In practice, it means that the FROB will sell securities when CaixaBank activates new buyback programs to maintain its constant position in the entity, Ministry sources confirmed to this newspaper. One is currently underway, practically completed, and the bank announced another, worth 500 million, which will begin on the 19th. CaixaBank has declined to comment.
Its shares are trading near their all-time highs, boosted by good results in the face of rising interest rates. Yesterday it closed with a price of 5.56 euros per share, somewhat below the 5.85 euros marked on November 4 at the end of the trading session. It assumes that the State’s participation is around 7,230 million.
But the Executive believes that there is still room to go. Therefore, for the moment, it intends to maintain that position to maximize the value of its participation and, in this way, recover the largest possible amount of the more than 22,000 million in aid injected by the Bankia rescue more than a decade ago and which rose to 24,069 million when the entity integrated BMN. Taking into account the value of its current participation in CaixaBank, the collection of dividends since 2014 and the sale of 14.5% that it carried out in Bankia between 2014 and 2017, the State would recover almost half of the total amount.

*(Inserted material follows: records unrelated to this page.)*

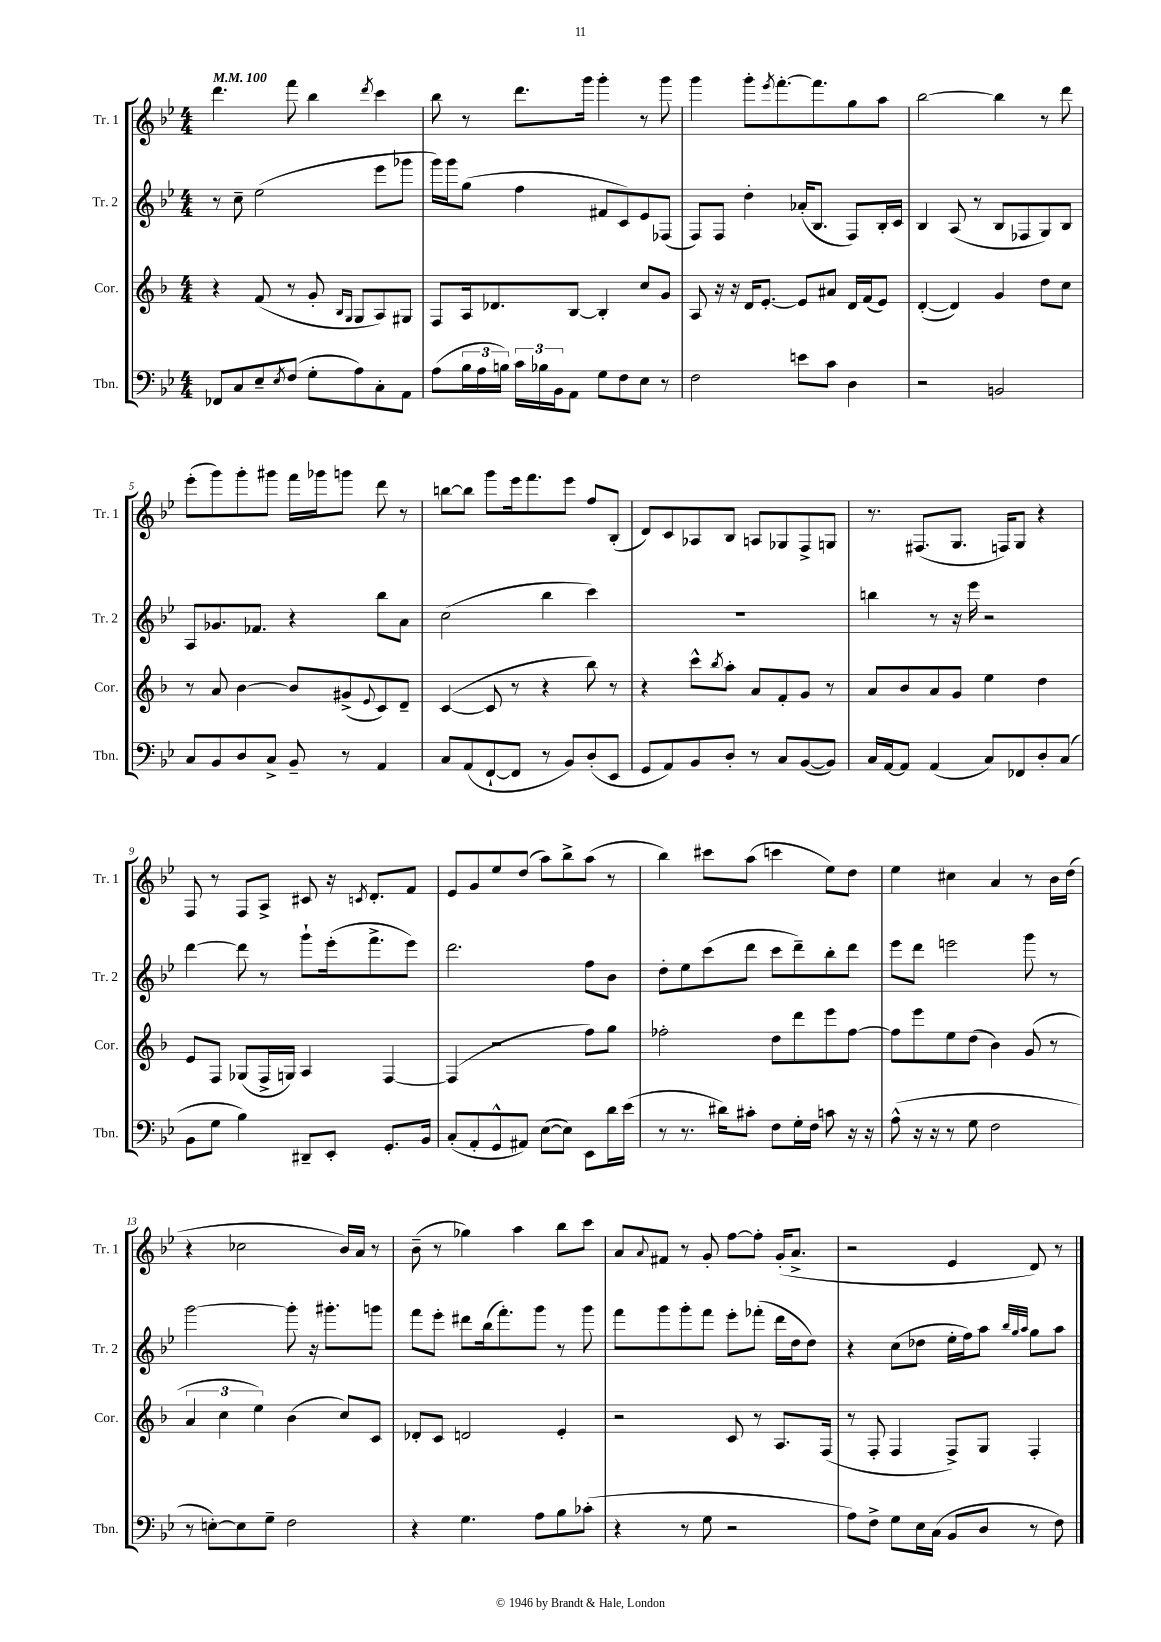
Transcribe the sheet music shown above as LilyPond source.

<<
\new StaffGroup <<
\new Staff = "s0" \with { instrumentName = "Tr. 1" shortInstrumentName = "Tr. 1" } {
    \clef treble \key bes \major \numericTimeSignature \time 4/4 \tempo 4 = 100
    d'''4. f'''8 bes''4 \acciaccatura { d'''8 } c'''4 |
    bes''8 r8 d'''8. g'''16 g'''4-. r8 g'''8 |
    g'''4 g'''8-. \acciaccatura { ees'''8 } f'''8.~-. f'''8. g''8 a''8 |
    bes''2~ bes''4 r8 d'''8 |
    ees'''8-.( g'''8) g'''8-. gis'''8 f'''16 ges'''16 g'''8 d'''8 r8 |
    b''8~ b''8 g'''8 ees'''16 f'''8. ees'''8 f''8 bes8-.( |
    d'8) c'8 aes8 bes8 a8 ges8 f8-> g8 |
    r8. fis8.( g8. f16) g8 r4 |
    f8 r8 f8 a8-> cis'8 r16 \acciaccatura { c'8 } d'8.-. f'8 |
    ees'8 g'8 ees''8 d''8( a''8) bes''8-> a''8( r8 |
    bes''4) cis'''8 a''8( c'''4 ees''8) d''8 |
    ees''4 cis''4 a'4 r8 bes'16 d''16( |
    r4 ces''2 bes'16) a'16 r8 |
    bes'8--( r8 ges''4) a''4 bes''8 c'''8 |
    a'8 \appoggiatura { a'8 } fis'8 r8 g'8-. f''8~ f''8-. g'16-.( a'8.-> |
    r2 ees'4 d'8) r8 \bar "|." |
}
\new Staff = "s1" \with { instrumentName = "Tr. 2" shortInstrumentName = "Tr. 2" } {
    \clef treble \key bes \major \numericTimeSignature \time 4/4
    r8 c''8-- ees''2( ees'''8 ges'''8 |
    g'''16) g'''16 g''8( f''4 fis'8 c'8) ees'8 fes8( |
    f8) f8 d''4-. aes'16-.( bes8. f8) bes16-. c'16 |
    bes4 a8( r8 bes8 fes8 g8) bes8 |
    a8 ges'8. fes'8. r4 bes''8 a'8 |
    c''2( bes''4 c'''4) |
    R1 |
    b''4 r8 r16 ees'''16 r2 |
    d'''4~ d'''8 r8 g'''8-! ees'''16-.( f'''8.-> ees'''8) |
    d'''2. f''8 bes'8 |
    d''8-. ees''8 c'''8( d'''8 c'''8 d'''8--) bes''8-. d'''8 |
    ees'''8 d'''8 e'''2 g'''8 r8 |
    g'''2~ g'''8-. r16 gis'''8.-. g'''8 |
    f'''8 ees'''8-. dis'''8 bes''16( f'''8.-.) g'''8 r8 g'''8 |
    f'''8 g'''8 g'''8-. f'''8 ees'''8-. fes'''8-.( d'''16 d''16 d''8) |
    r4 c''8( des''8 ees''16-. f''16) a''8 \grace { bes''32 g''32 a''32 } g''8 a''8 \bar "|." |
}
\new Staff = "s2" \with { instrumentName = "Cor." shortInstrumentName = "Cor." } {
    \clef treble \key f \major \numericTimeSignature \time 4/4
    r4 f'8( r8 g'8-. \grace { bes16 g16 } g8 a8) gis8 |
    f8 a16 des'8. bes8~ bes4-. c''8 g'8 |
    a8 r16 r16 d'16 e'8.~-. e'8 ais'8 d'16 f'16( e'8) |
    d'4~-.( d'4) g'4 d''8 c''8 |
    r8 a'8 bes'4~ bes'8 gis'8->( \appoggiatura { e'8 } c'8) d'8-- |
    c'4~( c'8 r8 r4 bes''8) r8 |
    r4 c'''8-^ \acciaccatura { bes''8 } a''8-. a'8 f'8-. g'8 r8 |
    a'8 bes'8 a'8 g'8 e''4 d''4 |
    e'8 f8 ges8( f16-> g16) a4 f4~ |
    f4( r2 f''8) g''8 |
    fes''2-. d''8 d'''8 e'''8 fes''8~ |
    fes''8 e'''8 e''8 d''8( bes'4) g'8( r8 |
    \tuplet 3/2 { a'4 c''4 e''4) } bes'4( c''8) c'8 |
    des'8-. c'8 d'2 e'4-. |
    r2 c'8 r8 a8. f16( |
    r8 f8-. f4 f8->) g8 f4-. \bar "|." |
}
\new Staff = "s3" \with { instrumentName = "Tbn." shortInstrumentName = "Tbn." } {
    \clef bass \key bes \major \numericTimeSignature \time 4/4
    fes,8 c8 ees8-- \acciaccatura { ees8 } f8( g8-. a8) c8-. a,8 |
    a8( \tuplet 3/2 { bes16 a16 b16) } \tuplet 3/2 { c'16 bes16 bes,16 } a,8 g8 f8 ees8 r8 |
    f2 e'8 c'8 d4 |
    r2 b,2 |
    c8 bes,8 d8 c8-> bes,8-- r8 a,4 |
    c8 a,8( f,8~-! f,8 r8 bes,8) d8-.( ees,8 |
    g,8 a,8) bes,8 d8-. r8 c8 bes,8~( bes,8) |
    c16 a,16~ a,8 a,4( c8) fes,8 d8-. c8( |
    bes,8 g8 bes4) dis,8-- ees,8-. g,8.-. bes,16 |
    c8-.( a,8-. g,8-^ ais,8) ees8~( ees8) ees,8 d'16 ees'16( |
    r8 r8. dis'16) cis'8-. f8 g16-. f16 c'8 r16 r16 |
    a8-^( r16 r16 r8 g8 f2 |
    r8 e8~-.) e8 g8-- f2 |
    r4 g4. a8 bes8 ces'8-.( |
    r4 r8 g8 r2 |
    a8) f8-> g8 ees16 c16( bes,8 d8 r8 f8) \bar "|." |
}
>>
>>
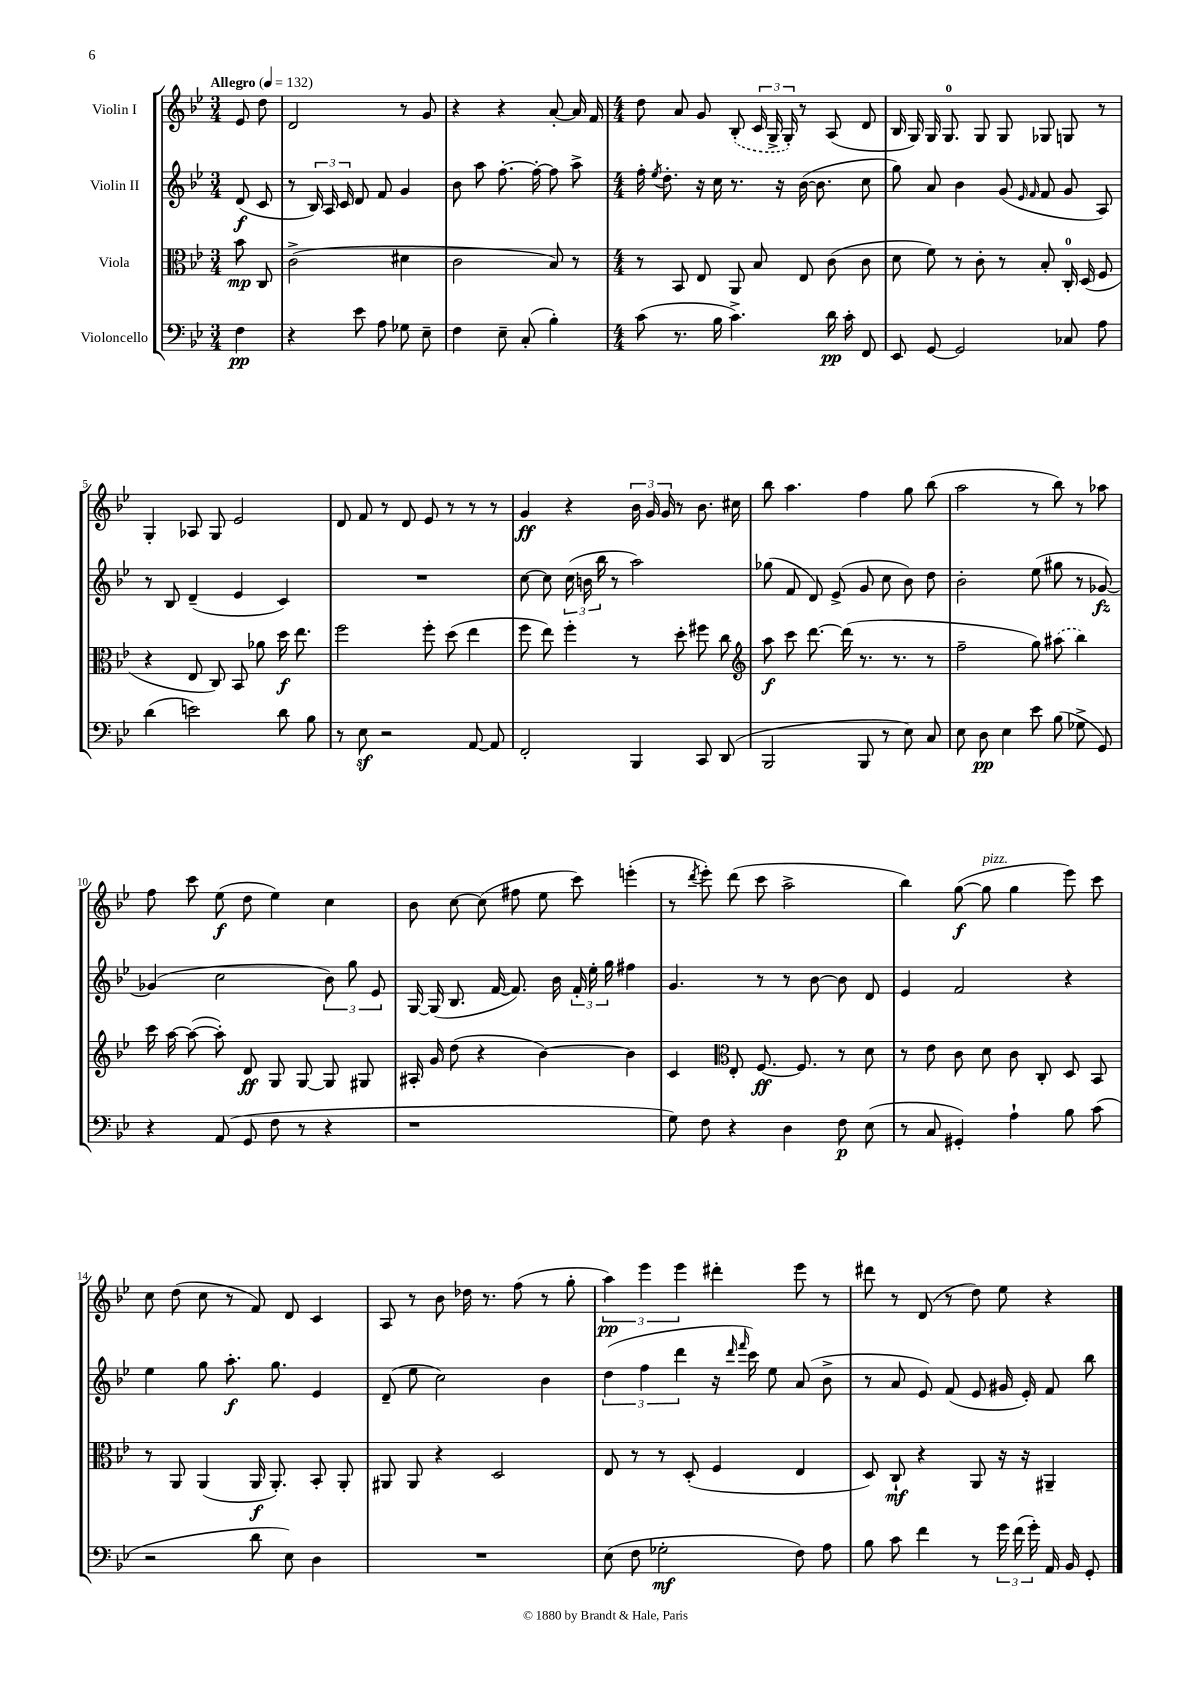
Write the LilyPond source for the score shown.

<<
\new StaffGroup <<
\new Staff = "s0" \with { instrumentName = "Violin I" } {
    \clef treble \key bes \major \numericTimeSignature \time 3/4 \partial 4 \tempo "Allegro" 4 = 132
    \autoBeamOff ees'8 d''8 |
    d'2 r8 g'8 |
    r4 r4 a'8~-. a'16 f'16 |
    \numericTimeSignature \time 4/4 d''8 a'8 g'8 \once \slurDashed bes8-.( \tuplet 3/2 { c'16 g16-> g16-.) } r8 a8( d'8 |
    bes16 g16) g16 g8.-0 g8 g8 ges8 g8 r8 |
    g4-. aes8 g8 ees'2 |
    d'8 f'8 r8 d'8 ees'8 r8 r8 r8 |
    g'4\ff r4 \tuplet 3/2 { bes'16 g'16 g'16 } r8 bes'8. cis''16 |
    bes''8 a''4. f''4 g''8 bes''8( |
    a''2 r8 bes''8) r8 aes''8 |
    f''8 c'''8 ees''8\f( d''8 ees''4) c''4 |
    bes'8 c''8~ c''8( fis''8 ees''8 c'''8) e'''4-.( |
    r8 \acciaccatura { d'''8 } ees'''8-.) d'''8( c'''8 a''2-> |
    bes''4) g''8~\f( g''8^\markup { \italic "pizz." } g''4 ees'''8) c'''8 |
    c''8 d''8( c''8 r8 f'8) d'8 c'4 |
    a8 r8 bes'8 des''16 r8. f''8( r8 g''8-. |
    \tuplet 3/2 { a''4\pp) ees'''4 ees'''4 } dis'''4-. ees'''8 r8 |
    dis'''8 r8 d'8( r8 d''8) ees''8 r4 \bar "|." |
}
\new Staff = "s1" \with { instrumentName = "Violin II" } {
    \clef treble \key bes \major \numericTimeSignature \time 3/4 \partial 4
    \autoBeamOff d'8\f( c'8 |
    r8 \tuplet 3/2 { bes16) a16 c'16 } d'8 f'8 g'4 |
    bes'8 a''8 f''8.~-. f''16~-. f''8 a''8-> |
    \numericTimeSignature \time 4/4 f''16-. \acciaccatura { ees''8 } d''8.-. r16 c''16 r8. r16 bes'16~( bes'8. c''8 |
    g''8) a'8 bes'4 g'8( \grace { ees'16 f'16 } f'8 g'8 a8) |
    r8 bes8 d'4--( ees'4 c'4) |
    R1 |
    c''8~ c''8 \tuplet 3/2 { c''16( b'16 bes''16 } r8 a''2) |
    ges''8( f'8 d'8) ees'8->( g'8 c''8 bes'8) d''8 |
    bes'2-. ees''8( gis''8 r8 ges'8~\fz) |
    ges'4( c''2 \tuplet 3/2 { bes'8) g''8 ees'8 } |
    g16~ g16( bes8. f'16~ f'8.) bes'16 \tuplet 3/2 { f'16-. ees''16-. g''16 } fis''4 |
    g'4. r8 r8 bes'8~ bes'8 d'8 |
    ees'4 f'2 r4 |
    ees''4 g''8 a''8.-.\f g''8. ees'4 |
    d'8--( ees''8 c''2) bes'4 |
    \tuplet 3/2 { d''4( f''4 d'''4 } r16 \grace { d'''16 f'''16 } c'''16) ees''8 a'8( bes'8-> |
    r8 a'8 ees'8) f'8( ees'8 gis'16 ees'16-.) f'8 bes''8 \bar "|." |
}
\new Staff = "s2" \with { instrumentName = "Viola" } {
    \clef alto \key bes \major \numericTimeSignature \time 3/4 \partial 4
    \autoBeamOff bes'8\mp c8 |
    c'2->( dis'4 |
    c'2 bes8) r8 |
    \numericTimeSignature \time 4/4 r8 bes,8 ees8 a,8 bes8 ees8 c'8( c'8 |
    d'8 f'8) r8 c'8-. r8 bes8-. c16-0-. d16( f8 |
    r4 ees8 c8) bes,8 aes'8 d''16\f ees''8. |
    f''2 f''8-. d''8( ees''4 |
    f''8 ees''8) f''4-. r8 d''8-. fis''8 c''8 |
    \clef treble a''8\f c'''8 d'''8.~ d'''16( r8. r8. r8 |
    f''2-- g''8) \once \slurDashed ais''8( bes''4) |
    c'''16 a''16~ a''8~( a''8-.) d'8\ff g8 g8~ g8 gis8 |
    ais16-. g'16 d''8( r4 bes'4~) bes'4 |
    c'4 \clef alto ees8-. f8.~\ff f8. r8 d'8 |
    r8 ees'8 c'8 d'8 c'8 c8-. d8 bes,8 |
    r8 a,8 a,4( a,16\f a,8.-.) bes,8-. a,8-. |
    ais,8 ais,8 r4 d2 |
    ees8 r8 r8 d8-.( f4 ees4 |
    d8) c8-!\mf r4 a,8 r16 r16 ais,4-- \bar "|." |
}
\new Staff = "s3" \with { instrumentName = "Violoncello" } {
    \clef bass \key bes \major \numericTimeSignature \time 3/4 \partial 4
    \autoBeamOff f4\pp |
    r4 ees'8 a8 ges8 ees8-- |
    f4 ees8-- c8-.( bes4-.) |
    \numericTimeSignature \time 4/4 c'8( r8. bes16 c'4.->) d'16\pp c'16-. f,8 |
    ees,8 g,8~ g,2 ces8 a8 |
    d'4( e'2) d'8 bes8 |
    r8 ees8\sf r2 a,8~ a,8 |
    f,2-. bes,,4 c,8 d,8( |
    bes,,2 bes,,8 r8 ees8) c8 |
    ees8 d8\pp ees4 ees'8 bes8( ges8-> g,8) |
    r4 a,8( g,8 f8 r8 r4 |
    r1 |
    g8) f8 r4 d4 f8\p ees8( |
    r8 c8 gis,4-.) a4-! bes8 c'8( |
    r2 d'8 ees8) d4 |
    R1 |
    ees8( f8 ges2-.\mf f8) a8 |
    bes8 c'8 f'4 r8 \tuplet 3/2 { g'16 f'16( g'16-.) } a,16 bes,16 g,8-. \bar "|." |
}
>>
>>
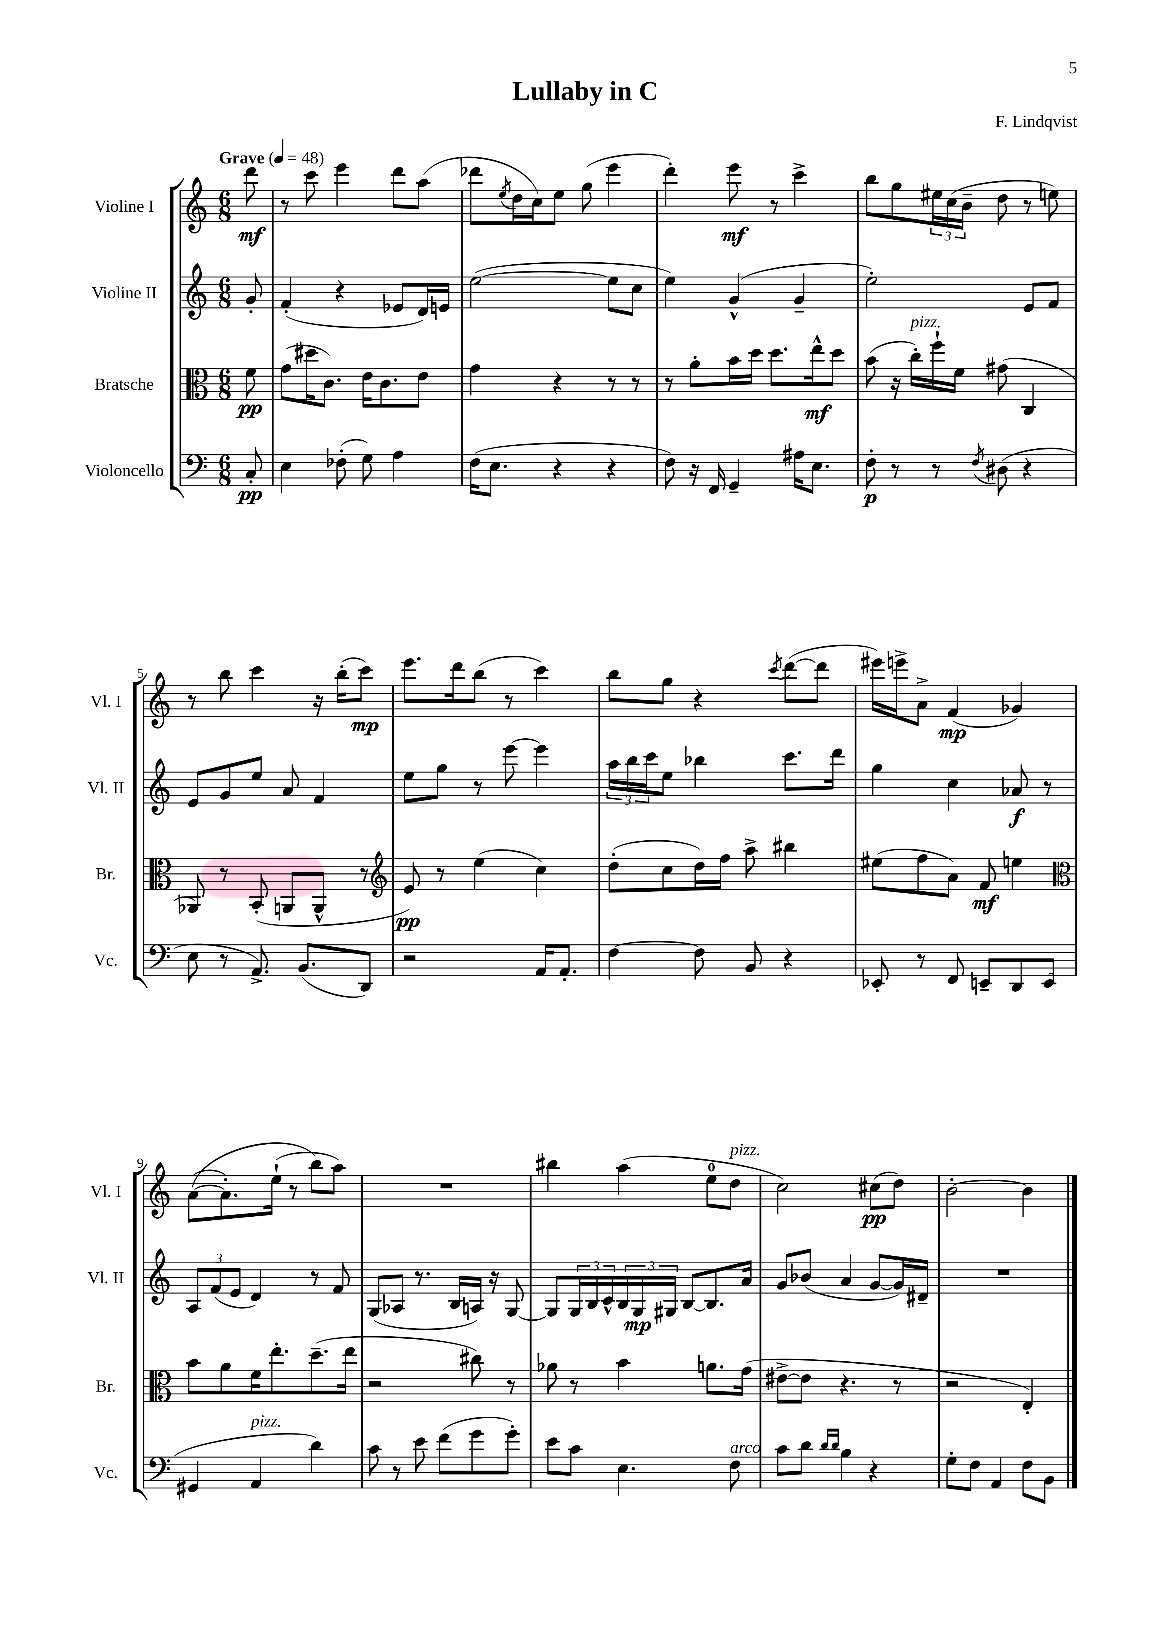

The Government maintains the exit of CaixaBank’s capital on the roadmap and should do so before December 2025. A deadline that has already been extended four times in 2016, 2018, 2021 and 2022 due, at that time, to the unfavorable situation in markets for divestment. Sources from the Ministry affirm that there is still one year left for this period to expire, therefore, currently there is no other extension on the table. The FROB is the second shareholder of the Catalan bank, behind the 31% in the hands of the “La Caixa” Banking Foundation.
Buyback programs
Given the good evolution of the business, in line with the banking sector, the entity decided to distribute 12,000 million euros to shareholders between dividends and share buyback programs, within the framework of its 2022-2024 strategic plan. Of that amount, it has already spent about 9.5 billion.
Specifically, of those 12 billion, almost a third was allocated to buyback programs. The penultimate one, of 500 million, announced in July, is about to run out, according to what the bank communicated to the CNMV last week. But on the occasion of the third quarter results, the entity notified the launch of another buyback program, the fifth within the framework of its 2022-24 strategic plan, worth 500 million euros and which will begin at some point from November 19.
The same date on which the bank will present its next strategy for 2025-2027. So far this year, CaixaBank has appreciated 49% on the stock market, being the third Ibex value that has risen the most behind IAG and Banco Sabadell.